# Overview on the pyspark.sql Module
During day 2 and 3, I had to use many differnt import statements to to get all functions available for my code examples. So most of the time, I'm asking myself the following questions: 
* What do I need to import and where do I find that stuff?
* What functions are available at all, where can I apply them and which arguments do they expect from me?

My goal for today is to get an overview of the *pyspark.sql* module, which is the most relevant module when working with `DataFrames` or SQL in Spark application written in Python. The best source to get an answers to all my questions is the official [pyspark.sql documentation](https://spark.apache.org/docs/2.4.5/api/python/pyspark.sql.html).

For each class or sub-module I will just give an extract of all available methods and attributes, listing only those I 've come across already or which are very representitve for typical operations on DataFrames. 
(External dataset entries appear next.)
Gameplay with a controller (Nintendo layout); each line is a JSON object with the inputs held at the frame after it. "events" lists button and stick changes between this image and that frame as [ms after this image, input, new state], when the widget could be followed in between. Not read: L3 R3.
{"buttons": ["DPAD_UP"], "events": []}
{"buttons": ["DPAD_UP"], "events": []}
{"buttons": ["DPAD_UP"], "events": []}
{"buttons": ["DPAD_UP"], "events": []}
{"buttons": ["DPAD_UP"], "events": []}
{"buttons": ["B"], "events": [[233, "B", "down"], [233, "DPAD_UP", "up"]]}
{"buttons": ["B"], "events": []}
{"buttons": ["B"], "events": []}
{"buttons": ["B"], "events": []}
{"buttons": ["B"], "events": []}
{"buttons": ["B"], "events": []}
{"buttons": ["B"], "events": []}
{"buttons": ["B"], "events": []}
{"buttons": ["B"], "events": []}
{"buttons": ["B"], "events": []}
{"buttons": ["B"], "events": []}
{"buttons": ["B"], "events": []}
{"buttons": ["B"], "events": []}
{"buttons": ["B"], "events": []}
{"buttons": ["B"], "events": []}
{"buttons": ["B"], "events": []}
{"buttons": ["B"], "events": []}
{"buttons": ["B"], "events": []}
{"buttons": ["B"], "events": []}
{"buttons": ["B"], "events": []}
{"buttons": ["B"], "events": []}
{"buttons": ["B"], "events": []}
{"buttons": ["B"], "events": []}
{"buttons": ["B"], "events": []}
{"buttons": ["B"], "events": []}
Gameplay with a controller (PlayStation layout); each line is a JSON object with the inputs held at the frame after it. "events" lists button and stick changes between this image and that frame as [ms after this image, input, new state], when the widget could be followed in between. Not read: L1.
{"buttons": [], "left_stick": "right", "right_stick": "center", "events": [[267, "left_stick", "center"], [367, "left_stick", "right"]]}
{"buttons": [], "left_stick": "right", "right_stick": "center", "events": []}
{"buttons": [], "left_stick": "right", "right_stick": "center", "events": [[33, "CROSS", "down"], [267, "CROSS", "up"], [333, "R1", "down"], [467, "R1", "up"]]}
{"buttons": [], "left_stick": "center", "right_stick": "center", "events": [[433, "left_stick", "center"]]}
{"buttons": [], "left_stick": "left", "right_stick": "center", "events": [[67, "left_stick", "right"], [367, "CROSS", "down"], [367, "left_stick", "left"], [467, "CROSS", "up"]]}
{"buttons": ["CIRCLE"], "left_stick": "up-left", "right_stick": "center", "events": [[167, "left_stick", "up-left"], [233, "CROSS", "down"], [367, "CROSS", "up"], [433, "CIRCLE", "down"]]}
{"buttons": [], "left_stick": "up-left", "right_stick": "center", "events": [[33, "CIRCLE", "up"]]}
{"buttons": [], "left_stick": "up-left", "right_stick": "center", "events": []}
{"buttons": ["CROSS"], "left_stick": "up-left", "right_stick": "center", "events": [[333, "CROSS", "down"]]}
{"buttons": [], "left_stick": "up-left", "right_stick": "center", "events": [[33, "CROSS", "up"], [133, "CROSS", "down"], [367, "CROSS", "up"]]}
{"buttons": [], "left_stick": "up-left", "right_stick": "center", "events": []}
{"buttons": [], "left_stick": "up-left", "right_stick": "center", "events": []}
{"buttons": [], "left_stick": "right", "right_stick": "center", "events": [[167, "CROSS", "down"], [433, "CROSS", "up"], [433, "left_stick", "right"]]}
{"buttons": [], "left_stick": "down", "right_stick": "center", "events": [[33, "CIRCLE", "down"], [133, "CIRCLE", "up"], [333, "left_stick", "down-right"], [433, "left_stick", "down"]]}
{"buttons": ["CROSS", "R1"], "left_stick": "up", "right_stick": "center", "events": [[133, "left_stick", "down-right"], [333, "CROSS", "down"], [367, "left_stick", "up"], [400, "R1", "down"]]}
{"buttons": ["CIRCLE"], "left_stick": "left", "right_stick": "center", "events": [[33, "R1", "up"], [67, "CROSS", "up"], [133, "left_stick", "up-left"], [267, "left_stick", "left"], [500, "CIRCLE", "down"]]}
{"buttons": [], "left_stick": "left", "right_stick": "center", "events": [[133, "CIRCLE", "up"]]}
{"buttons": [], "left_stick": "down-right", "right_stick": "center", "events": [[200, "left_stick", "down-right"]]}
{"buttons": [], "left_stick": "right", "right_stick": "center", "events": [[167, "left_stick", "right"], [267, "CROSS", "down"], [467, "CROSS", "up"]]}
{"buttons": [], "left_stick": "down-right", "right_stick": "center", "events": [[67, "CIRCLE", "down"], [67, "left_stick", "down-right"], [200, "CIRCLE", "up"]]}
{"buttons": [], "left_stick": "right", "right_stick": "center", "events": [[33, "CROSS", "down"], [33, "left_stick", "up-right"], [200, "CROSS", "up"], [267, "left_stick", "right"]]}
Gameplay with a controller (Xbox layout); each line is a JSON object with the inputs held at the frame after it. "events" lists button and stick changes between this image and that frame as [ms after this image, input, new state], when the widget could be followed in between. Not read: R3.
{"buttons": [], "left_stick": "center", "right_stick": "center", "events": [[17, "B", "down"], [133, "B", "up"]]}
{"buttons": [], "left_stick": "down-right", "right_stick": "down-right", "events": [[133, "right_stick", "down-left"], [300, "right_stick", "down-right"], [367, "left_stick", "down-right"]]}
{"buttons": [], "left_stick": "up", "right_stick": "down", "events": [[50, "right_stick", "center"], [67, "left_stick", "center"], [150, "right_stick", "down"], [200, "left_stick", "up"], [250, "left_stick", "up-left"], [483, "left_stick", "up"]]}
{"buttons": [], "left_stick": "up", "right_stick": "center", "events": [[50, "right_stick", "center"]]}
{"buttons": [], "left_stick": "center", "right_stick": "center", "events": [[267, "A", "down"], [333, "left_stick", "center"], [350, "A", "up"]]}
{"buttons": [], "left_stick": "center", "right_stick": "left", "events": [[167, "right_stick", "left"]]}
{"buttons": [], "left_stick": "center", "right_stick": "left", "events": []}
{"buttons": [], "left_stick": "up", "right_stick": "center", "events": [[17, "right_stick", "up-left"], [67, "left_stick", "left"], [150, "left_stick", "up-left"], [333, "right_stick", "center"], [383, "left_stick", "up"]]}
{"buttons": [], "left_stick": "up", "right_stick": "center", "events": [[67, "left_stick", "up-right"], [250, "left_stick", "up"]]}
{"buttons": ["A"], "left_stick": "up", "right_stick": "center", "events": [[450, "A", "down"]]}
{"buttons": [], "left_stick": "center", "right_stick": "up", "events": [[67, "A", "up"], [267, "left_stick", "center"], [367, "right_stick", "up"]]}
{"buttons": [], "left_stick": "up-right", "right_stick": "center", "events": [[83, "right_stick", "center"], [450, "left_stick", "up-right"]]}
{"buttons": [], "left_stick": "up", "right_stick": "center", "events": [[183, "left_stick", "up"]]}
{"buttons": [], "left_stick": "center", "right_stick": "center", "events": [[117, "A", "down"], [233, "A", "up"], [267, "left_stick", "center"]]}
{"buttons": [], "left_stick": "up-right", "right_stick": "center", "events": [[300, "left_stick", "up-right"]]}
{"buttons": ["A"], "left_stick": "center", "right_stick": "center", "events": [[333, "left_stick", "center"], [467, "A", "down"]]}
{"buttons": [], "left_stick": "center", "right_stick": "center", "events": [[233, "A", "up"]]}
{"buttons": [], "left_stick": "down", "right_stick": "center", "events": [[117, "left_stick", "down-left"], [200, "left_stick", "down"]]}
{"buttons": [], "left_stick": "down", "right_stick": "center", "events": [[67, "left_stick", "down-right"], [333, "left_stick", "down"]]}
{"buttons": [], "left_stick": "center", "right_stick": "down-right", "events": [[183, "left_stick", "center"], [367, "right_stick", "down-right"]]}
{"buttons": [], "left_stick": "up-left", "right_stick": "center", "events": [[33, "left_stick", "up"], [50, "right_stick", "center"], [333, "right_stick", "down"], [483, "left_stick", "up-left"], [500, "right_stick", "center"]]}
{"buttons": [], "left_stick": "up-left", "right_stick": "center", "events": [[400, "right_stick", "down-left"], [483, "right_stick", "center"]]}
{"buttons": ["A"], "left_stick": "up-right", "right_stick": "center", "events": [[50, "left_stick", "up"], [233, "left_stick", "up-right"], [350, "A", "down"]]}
##  Class: pyspark.sql.session.[SparkSession](https://spark.apache.org/docs/2.4.5/api/python/pyspark.sql.html#pyspark.sql.SparkSession)
Usually the SparkSession object is assigned to the variable named *spark*. Up to know I had three main use cases for this class:
* initiating and configuring a Spark session and 
* accessing a DataFrameReader or DataStreamReader
* running SQL query on a table

### Embedded Builder Class
* SparkSession.**builder.config()**
* SparkSession.**builder.getOrCreate()** - cunstructor

### Object Properties:
* **catalog** - to access the the `Catalog` interface for maintaining metadata regarding databases, tables, functions, etc
* **conf** - to access the runtime configuration interface for Spark: `pyspark.sql.conf.RuntimeConfig` 
* **range()** - to create a DataFrame with single pyspark.sql.types.LongType column named id, containing elements in a range from start to end (exclusive) with step value step.
* **read** - to access the `DataFrameReader` interface for reading from data source into a DataFrame
* **readStream** - to access the `DataStreamReader` object for reading from data source into a Stream
* **sparkContext** - returns the underlying `SparkContext` object

### Object Methods:
* **createDataFrame()** - to create a DataFrame from an RDD, a list or a pandas.DataFrame
* **sql()** - Returns a DataFrame representing the result of the given query

### Getting the current settings for a SparkSession
The Spark context and session configuration is not part of the Structured SQL API. To get these information I need to access the low-level API.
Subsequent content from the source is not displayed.